BCCFA advises caution on community forest partnership

“It’s definitely a radical departure from community forestry as we know it in B.C. today.”

B.C.’s Community Forest Association says Haida Gwaii should carefully weigh all the pros and cons before agreeing to a community forest run in partnership with BC Timber Sales (BCTS).

Jennifer Gunter is executive director of the association, which includes 57 community forests across B.C.

So long as Haida Gwaii can meet all of its goals through a BCTS partnership, Gunter said the association will certainly support it.

But that may be a big ‘if.’

“It’s definitely a radical departure from community forestry as we know it in B.C. today,” said Gunter.

Haida Gwaii is only the second place in B.C. considered for the new partnership model.

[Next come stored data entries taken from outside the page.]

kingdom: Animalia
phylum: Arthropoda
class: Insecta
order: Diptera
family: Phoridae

Qala-yit, a community forest that involves Lake Cowichan and the Pacheedaht First Nation, is the first and a major step ahead — the Ministry of Forests has made the two communities a formal offer of tenure.

But unlike on Haida Gwaii, only a third of the Qala-yit Community Forest would share tenure with BCTS. Two-thirds would be under exclusive local control.

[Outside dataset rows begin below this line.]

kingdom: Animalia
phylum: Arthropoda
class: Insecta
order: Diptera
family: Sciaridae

“The fact that for Haida Gwaii it’s 100 per cent BCTS volume makes it a different animal,” said Gunter.

Erik Leslie is president of the B.C. Community Forest Association, and also a forest manager for the Harrop-Procter Community Forest, outside Nelson.

Leslie is quick to point out that there is no apples-to-apples comparison between Harrop-Procter and the kind of community forest the province may offer Haida Gwaii.

For one thing, he said, the 17-year-old community forest has just 10,000 cubic metres of timber a year.

“The other unusual thing is that we have our own little sawmill,” he said, and they’re the only B.C. community forest that does.

“There’s been lots of interest in our model, but no one else has really taken it on yet.”

Leslie said Harrop-Procter now supports three or four full-time jobs in the woods and seven more in the mill.

“That may not sound like a lot, but that’s based on only a couple hundred of truckloads of logs a year,” he added, noting that a recent report shows B.C.’s community forests tend to produce 50 per cent more jobs than other forestry tenures.

While the mill handles kiln drying, moulding, planing, and retail sales, all on a micro-scale, only about 20 per cent of the harvest goes there —the rest is sold as logs on the open market.

“We’re social enterprises, basically, competing in a very commodified global market,” he said.

And although Harop-Procter has added a new job and new machinery every year for the last three, it hasn’t always been easy.

“We went backwards for the first five years or so of our start-up phase,” said Leslie.

“We tried to start a lot of businesses at once — the community forest and the sawmill — and nobody had done anything like this before.”

It took several in-kind deals, and a lot of volunteer hours to get off the ground, but Leslie said they’ve met their number-one goal — protecting the local watershed from poor logging practices — while also creating local jobs.

Given that local control is the core idea of a community forest, Leslie said the B.C. Community Forest Association (BCCFA) did oppose the provincial legislation that created the BCTS model last spring.

At the time, Forests Minister Steve Thomson said the model would only be used in places where there was no more tenure available for a community forest because BCTS cannot have less than 20 per cent of an area harvest and still keep up its goal of providing market pricing for U.S. trade negotiations.

On Haida Gwaii, the BCTS share is already down to 19.5 per cent.

“I’m not saying there can’t be a measure of local control or there can’t be local benefits through a BCTS model — there could be,” said Leslie.

“I think the devil’s probably in the details, and we just don’t know yet.”

According to Misty Isles Economic Development Society (MIEDS), a second round of public meetings will be held on island if Haida Gwaii gets a formal community forest offer.

The board of directors has said it wants 100 per cent of the community forest’s net revenues to be invested here, and that its forest management plan would be written by a forester hired and directed by the communities.

Correction: This story has been updated to reflect the fact that the potential offer of a Haida Gwaii community forest would involve a partnership between islands communities and BC Timber Sales, not co-management.